Now, these things aren’t inherently bad. That’s just the way it works in the information age—no way around it. The problem is the trajectory we’ve been on.
The Grievances Bit
Our society is convergently devolving into the id of it all. Our visual media is being pornified, news has become reality TV, mainstream music is increasingly vapid, our thought leaders are incredibly thoughtless, and the people shouting the loudest have no idea what they’re saying.
And that makes perfect sense.
Because we are a society that doesn’t know what it believes—nor does it know what it wants. We just know there’s a hole, so we try filling it with whatever we can—and our providers are catering to the lowest common denominator. We all have base, primal instincts, which are easy to cater to en masse for media makers. But our base primal instincts don’t actually have any drive beyond scratching itches.
Our primal desires don’t have the incentive to tend to the cause of the itches, either. That’s why the internet gives us blurbs of things to get angry about, get freaky with, or go “aww” to. We are treated to idea of the thing without having to engage in any actual thinking or contend with the nuances of our imperfect reality.
We pursue seemingly ideal imitations, prompting the media to give us more crap, conditioning us to crave more extreme versions of the same. We’ve become so obsessed with the exaggerated, perfectly edited imitations of life that real life is too removed from our perceptions of reality to even be desirable. Our hedonistic nihilism has led us to a world where we are on a cognitive diet of informational Pop-Tarts: immediately scratches an itch, doesn’t satiate a thing, makes us sick, and prolonged excess only makes our situation worse.

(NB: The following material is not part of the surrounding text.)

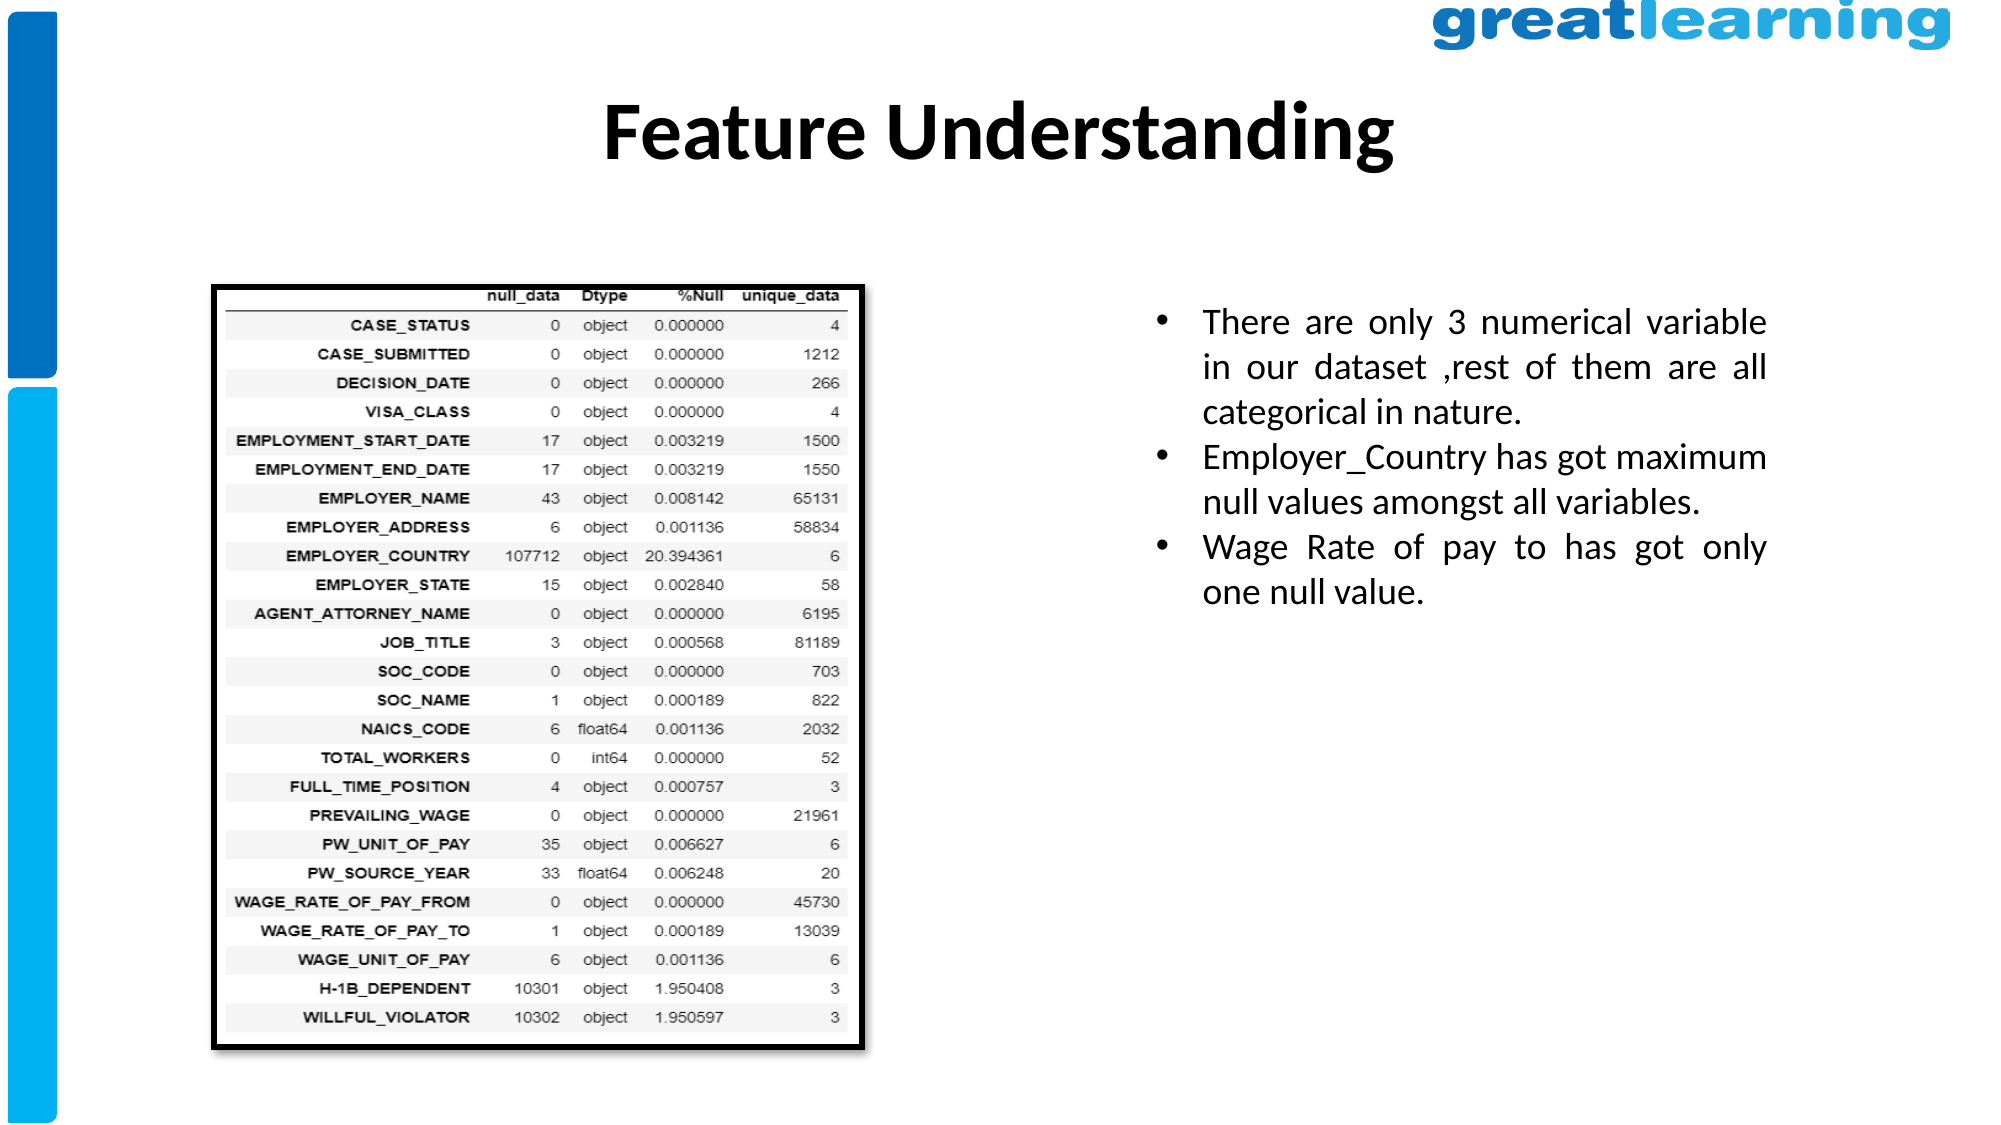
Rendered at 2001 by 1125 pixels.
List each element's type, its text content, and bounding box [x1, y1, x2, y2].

title Feature Understanding [99, 42, 1900, 210]
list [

And now our society is poptarded.
The Solution Bit
We’ve done this to ourselves, friends. It’s up to us to get out of it. As members of the global village, it’s up to each and every one of us to consume quality information, think for ourselves, and only create content if it’s conducive to the benefit of our informational landscape. That’s not to say we shouldn’t have fun with each other online, but posting explicitly harmful, poptarded material should be something we’re wary of.
If we are spreading information, we should check it for factuality. If you don’t know what to do with yourself, perhaps fill your time with learning something new, enriching yourself rather than wasting your mental energy on empty data calories.
Maybe don’t post sexually explicit material everywhere. I think I speak for most writers on Substack when I say it’s annoying that some people are trying to turn the platform into OnlyFans for nerds. Stop it. Keep it where the age ratings are if you must share your privates in public.
One thing our society has forgotten is that actions have consequences, and we suffer for them. Guys, we are a first-marshmallow civilization, and it’s killing us.
The hole so many people are trying to fill right now is real life. We are living in a hell of our own making. The panoptic gaze of social media, the wrathful attitudes of a culture obsessed with outrage, and a lack of shared values or purpose have left people afraid and alone. I’m not even talking about a God-shaped hole. I’m just saying people weren’t designed for this.
We need meaningful connections, real experiences, diets of quality information, and purpose in our lives.
If we want to improve our society, cultivation is a place to start. If we want to cultivate a better, healthier, happier world, we need to treat ourselves well. We can’t settle for Pop-Tarts anymore. We all deserve better. And we can get that, we really can, but it’s incumbent on each of us to order it, because better only comes when ordered in bulk.
I’ll leave you with this:
Viktor Frankl once said,
“When a person can’t find a deep sense of meaning, they distract themselves with pleasure.”
If nothing else, let’s try finding a shared meaning in bettering our world.